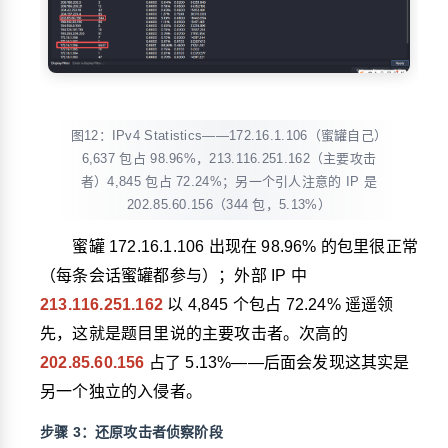
图12：IPv4 Statistics——172.16.1.106（蜜罐自己）
6,637 包占 98.96%，213.116.251.162（主要攻击
者）4,845 包占 72.24%；另一个引人注意的 IP 是
202.85.60.156（344 包，5.13%）
蜜罐 172.16.1.106 出现在 98.96% 的包里很正常
（每条会话蜜罐都参与）；外部 IP 中
213.116.251.162
以 4,845 个包占 72.24% 遥遥领
先，这就是题目里说的主要攻击者。次高的
202.85.60.156
占了 5.13%——后面会发现这其实是
另一个独立的入侵者。
步骤 3：还原攻击者侦察阶段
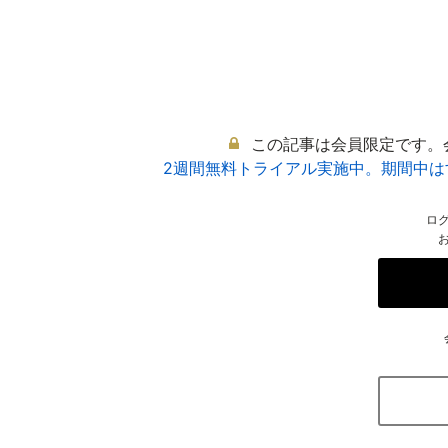
この記事は会員限定です。
2週間無料トライアル実施中。期間中
ロ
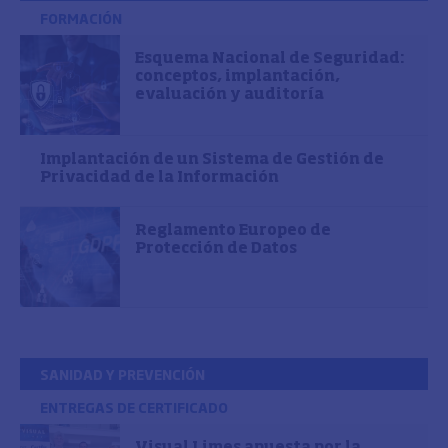
FORMACIÓN
Esquema Nacional de Seguridad:
conceptos, implantación,
evaluación y auditoría
Implantación de un Sistema de Gestión de
Privacidad de la Información
Reglamento Europeo de
Protección de Datos
SANIDAD Y PREVENCIÓN
ENTREGAS DE CERTIFICADO
Visual Limes apuesta por la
______________________________
Leave the images out and transcribe the rest of the material exactly.

**Output**
图12：IPv4 Statistics——172.16.1.106（蜜罐自己）
6,637 包占 98.96%，213.116.251.162（主要攻击
者）4,845 包占 72.24%；另一个引人注意的 IP 是
202.85.60.156（344 包，5.13%）
蜜罐 172.16.1.106 出现在 98.96% 的包里很正常
（每条会话蜜罐都参与）；外部 IP 中
213.116.251.162
以 4,845 个包占 72.24% 遥遥领
先，这就是题目里说的主要攻击者。次高的
202.85.60.156
占了 5.13%——后面会发现这其实是
另一个独立的入侵者。
步骤 3：还原攻击者侦察阶段
この記事は会員限定です。
2週間無料トライアル実施中。期間中
ロ
FORMACIÓN
Esquema Nacional de Seguridad:
conceptos, implantación,
evaluación y auditoría
Implantación de un Sistema de Gestión de
Privacidad de la Información
Reglamento Europeo de
Protección de Datos
SANIDAD Y PREVENCIÓN
ENTREGAS DE CERTIFICADO
Visual Limes apuesta por la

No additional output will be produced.